The flight attendant returned with the female soldier, but Staubach sent a double amputee Army soldier to sit in his seat. Staubach remained in coach the entire flight and disembarked last. My brother asked for an autograph for my birthday; Staubauch said certainly. It's a great gift, but the greater gift is knowing Roger Staubach is still Captain America.

— Drew Werner, Addison, TX

Friday, May 7, 2010

I Said A Mother's Prayer For You


I said a Mother's Day prayer for you
to thank the Lord above
for blessing me with a lifetime
of your tenderhearted love.
I thanked God for the caring
you've shown me through the years,
for the closeness we've enjoyed
in time of laughter and of tears.
And so, I thank you from the heart
for all you've done for me
and I bless the Lord for giving me
the best mother there could be!
- Author - Unknown

Friday, October 16, 2009

Behind Blue Eyes



The above photograph of my Mother and me was taken by my son when she was in the hospital after a fall last month. We were having a particularly good visit when this photo was taken. It is remarkable for several reasons, most notably the empty look in Mom's eyes. It is the look of Alzheimer's. It was difficult for her to find her smile that day. Though she was happy during our visit.

When I showed the photograph to Mom, her only comment was how old she looked.

My son submitted this photograph in the 2009 PTA Reflections Arts in Education Program at his school where it won an "Award of Excellence" Blue Ribbon, and will be submitted for district judging.

CONGRATULATIONS are in order to MJM for capturing such a striking, yet loving photograph.

Wednesday, September 30, 2009

Reboot

I am thrilled to report that Mom will NOT have to have the VP Shunt replaced at this time.
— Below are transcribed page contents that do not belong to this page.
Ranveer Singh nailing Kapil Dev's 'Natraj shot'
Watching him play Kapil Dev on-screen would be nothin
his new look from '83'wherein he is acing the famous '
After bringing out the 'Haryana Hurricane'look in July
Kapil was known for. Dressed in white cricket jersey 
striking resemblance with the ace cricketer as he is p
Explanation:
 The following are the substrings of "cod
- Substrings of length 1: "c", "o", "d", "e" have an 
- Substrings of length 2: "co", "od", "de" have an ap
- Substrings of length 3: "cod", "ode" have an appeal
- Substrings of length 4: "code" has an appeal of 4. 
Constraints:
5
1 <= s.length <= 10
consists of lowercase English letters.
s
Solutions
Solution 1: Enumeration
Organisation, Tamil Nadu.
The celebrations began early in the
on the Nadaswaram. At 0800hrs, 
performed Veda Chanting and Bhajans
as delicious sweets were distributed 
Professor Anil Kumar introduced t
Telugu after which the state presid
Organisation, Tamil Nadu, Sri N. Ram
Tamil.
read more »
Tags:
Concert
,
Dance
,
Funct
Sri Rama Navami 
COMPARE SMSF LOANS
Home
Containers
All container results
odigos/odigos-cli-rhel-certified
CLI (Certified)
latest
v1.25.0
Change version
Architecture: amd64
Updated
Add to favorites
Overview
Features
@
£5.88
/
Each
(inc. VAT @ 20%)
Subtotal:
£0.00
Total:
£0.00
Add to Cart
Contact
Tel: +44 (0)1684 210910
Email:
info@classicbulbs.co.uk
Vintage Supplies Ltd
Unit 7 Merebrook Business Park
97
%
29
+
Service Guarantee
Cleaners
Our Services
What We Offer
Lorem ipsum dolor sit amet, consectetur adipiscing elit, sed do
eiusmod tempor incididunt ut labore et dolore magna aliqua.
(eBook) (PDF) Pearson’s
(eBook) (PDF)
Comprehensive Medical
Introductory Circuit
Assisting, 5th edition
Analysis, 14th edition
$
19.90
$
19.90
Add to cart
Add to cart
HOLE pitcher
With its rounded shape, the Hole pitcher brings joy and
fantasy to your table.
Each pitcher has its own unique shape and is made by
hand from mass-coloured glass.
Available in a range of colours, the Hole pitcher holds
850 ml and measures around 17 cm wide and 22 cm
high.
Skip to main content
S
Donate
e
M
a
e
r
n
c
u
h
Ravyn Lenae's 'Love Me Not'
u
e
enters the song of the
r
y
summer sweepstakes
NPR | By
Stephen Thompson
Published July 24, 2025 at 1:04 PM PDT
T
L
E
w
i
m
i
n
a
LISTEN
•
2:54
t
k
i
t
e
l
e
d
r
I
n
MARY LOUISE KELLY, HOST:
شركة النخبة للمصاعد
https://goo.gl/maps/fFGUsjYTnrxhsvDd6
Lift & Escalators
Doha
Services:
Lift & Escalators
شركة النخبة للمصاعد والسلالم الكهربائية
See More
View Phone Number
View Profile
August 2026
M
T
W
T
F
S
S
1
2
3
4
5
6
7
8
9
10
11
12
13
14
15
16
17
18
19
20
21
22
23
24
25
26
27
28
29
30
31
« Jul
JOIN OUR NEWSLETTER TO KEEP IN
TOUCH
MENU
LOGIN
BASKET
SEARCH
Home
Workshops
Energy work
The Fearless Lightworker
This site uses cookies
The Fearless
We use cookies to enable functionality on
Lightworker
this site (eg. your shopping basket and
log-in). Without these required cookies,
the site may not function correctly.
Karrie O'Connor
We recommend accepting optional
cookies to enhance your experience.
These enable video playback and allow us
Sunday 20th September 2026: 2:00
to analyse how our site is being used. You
The Neurosurgeon successfully reprogrammed the shunt yesterday using a different machine and said that he doesn't need to see her again for another month. He set the program so that it would not drain a lot of fluid, and will slowly (over a period of months) increase the amount of fluid being drained again. Although, not to the level it had reset itself to...the reason which still remains a mystery; as does the reason his machine was unable to reprogram the shunt the first three times he tried. He said he would contact the manufacturer of the machine to ensure it was working properly. Obviously, if his machine checks out, this could still mean there is a problem with Mom's shunt. If his machine needs recalibration, then Mom's shunt is probably ok. Only time will tell.

Ok...that's a lot of medical babble, but it's good news.

During the visit, Mom was insistent that there is nothing medically wrong with her. She did acknowledge having a fall...on her Patio at home, about "a week ago". (The fall she remembers occurred last "Fall"). Initially, I told her that isn't where she fell, but when she called me a liar and got upset, I let it go. She thinks that it's "Spring" and time to get her tomato's planted.
I asked if she'd visited the vegetable garden at AC, and she said yes, but it isn't "her" garden. After I gave her the medication the staff sent with me, we went for the CT Scan, and I noticed a chip on her glasses. When I told her about it, and said I should make an eye appointment for her, she said, "You are so good to me." I was worried about how she would act when I returned her to AC, but she got out of the car without problem and said, "I hoped you were taking me home. "
My Mother-in-Law visited her a short time later and said that she had a nice visit with her. She reported that Mom said the Doctor gave her a "clean bill of health".

The staff at AC reports that she is becoming agitated more frequently the longer she has been there (approximately 2 weeks if you subtract the days she spent in the hospital because of her fall). I feel confident that this will pass in time, though it may take awhile. Hopefully, her medications can be adjusted give her some relief from her obsessive thoughts. I pray for their patience.

Overall, I'm pleased with the day, and that's all I can ask for.